• **TO DO**
A. In the article on the U.N. culture of peace forum, which article of Resolution 53/243 calls education one of the principal means to build a culture of peace?
B. Write out the passage of the article on the U.N. culture of peace forum starting at "The U.N. needed" and ending at "a peaceful culture.".
C. Extend the article on the U.N. culture of peace forum past its final sentence.

• **EXCERPTED TEXT**

Active Citizens, Armed Conflicts, Civil Society, Democracy, Development & Aid, Featured, Fostering Global Citizenship, Global, Global Geopolitics, Global Governance, Headlines, Human Rights, IPS UN: Inside the Glasshouse, Peace, TerraViva United Nations

Peace

Global Citizenship: “From Me to We to Peace”

The U.N. has held High-Level Forums on the Culture of Peace for the past three years. Ambassador Chowdhury moderates a panel at last year’s event. Credit: UN Photo/Evan Schneider

UNITED NATIONS, Sep 10 2014 (IPS) - If a Silicon Valley existed for the culture of peace, it would most likely look to global citizenship as the next big industry shake-up.

“Global citizenship, or oneness of humanity [is] the essential element of the culture of peace,” Ambassador Anwarul Chowdhury, former under-secretary general and high representative of the U.N., told IPS on the sidelines of the General Assembly’s High-Level Forum on the Culture of Peace Tuesday.

“We need to think about the culture of peace as a start-up operation." -- Kathleen Kuehnast

The day-long forum included panel discussions on global citizenship and the contributions of women and youth to a nonviolent world community.

Ambassador Chowdhury took the lead in putting the culture of peace on the U.N. agenda in the late 1990s. The culture of peace concept was evolving in the U.N. Educational, Scientific and Cultural Organisation (UNESCO), but Chowdhury felt that it deserved to be discussed at an even higher level.

The U.N. needed “to shift gear” away from peacekeeping operations “to focus on individual and community transformation,” Chowdhury told IPS.

In 1999, at the urging of Chowdhury, the General Assembly (GA) passed the milestone Resolution 53/243 on the “Declaration and Programme of Action on a Culture of Peace.”  The resolution asserts that a culture of peace is a way of life based on non-violence, territorial integrity, human rights, the right to development, freedom of expression and the promotion of equal rights for women and men.

Article 4 of the resolution makes clear that “Education at all levels is one of the principal means to build a culture of peace.” Governments, civil society, the media, parents and teachers are all called upon to promote a peaceful culture.

The 1999 resolution also led to the observance from 2001 to 2010 of the U.N. International Decade for Culture of Peace and Non-Violence for the Children of the World.

While its official decade may be over, the culture of peace continues to be relevant 15 years after Resolution 53/243 was adopted. Each year, the GA adopts a resolution reaffirming the commitment of member states to building a culture of peace.

• **INFORMATION SHOWN**
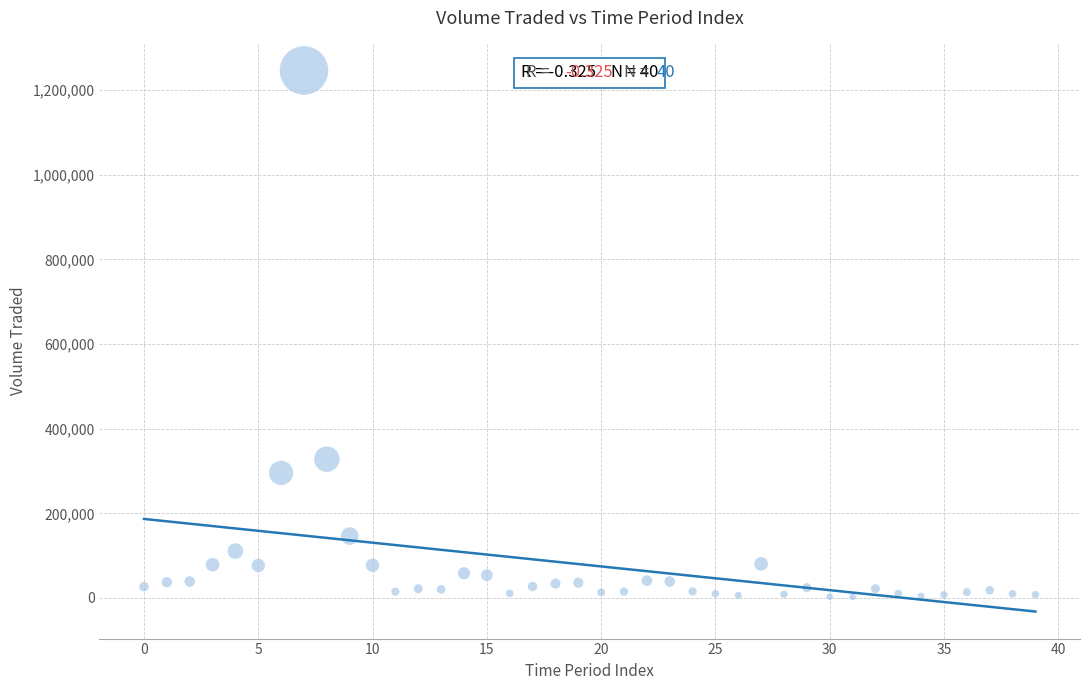

What is the range of Y values (max minus min)?

1244156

• **EXPECTED RESULTS**
A. Article 4.

B.
The U.N. needed “to shift gear” away from peacekeeping operations “to focus on individual and community transformation,” Chowdhury told IPS.

In 1999, at the urging of Chowdhury, the General Assembly (GA) passed the milestone Resolution 53/243 on the “Declaration and Programme of Action on a Culture of Peace.”  The resolution asserts that a culture of peace is a way of life based on non-violence, territorial integrity, human rights, the right to development, freedom of expression and the promotion of equal rights for women and men.

Article 4 of the resolution makes clear that “Education at all levels is one of the principal means to build a culture of peace.” Governments, civil society, the media, parents and teachers are all called upon to promote a peaceful culture.

C.
This year’s all-day event built on the success of two past high-level forums in 2012 and 2013, giving member states, U.N. entities and civil society a chance to exchange ideas on how to best promote nonviolence, cooperation and respect for all.

Secretary-General Ban Ki-moon kicked off the day with an endorsement of the culture of peace.

“We need new forms of cultural literacy and diplomacy, between societies and within them,” he said. “We need educational curricula to deepen global solidarity and citizenship.

“Every day, I see the need to build a new culture of mediation, conflict resolution, peace-building and peace-keeping.”

Interactive panels focused on the keys to attaining a culture of peace.

Lakhsmi Puri, Deputy Executive Director of UN Women, highlighted the role of women in building and sustaining the culture of peace.

Women “must be seen as agents of conflict prevention,” she said.

“With women, mothers, grandmothers, other family members often being the first teachers of children, they have and can play a vital role in educating young people to the value of peace.”

Women should bring their leadership and solutions to the peacemaking table, according to the panellists.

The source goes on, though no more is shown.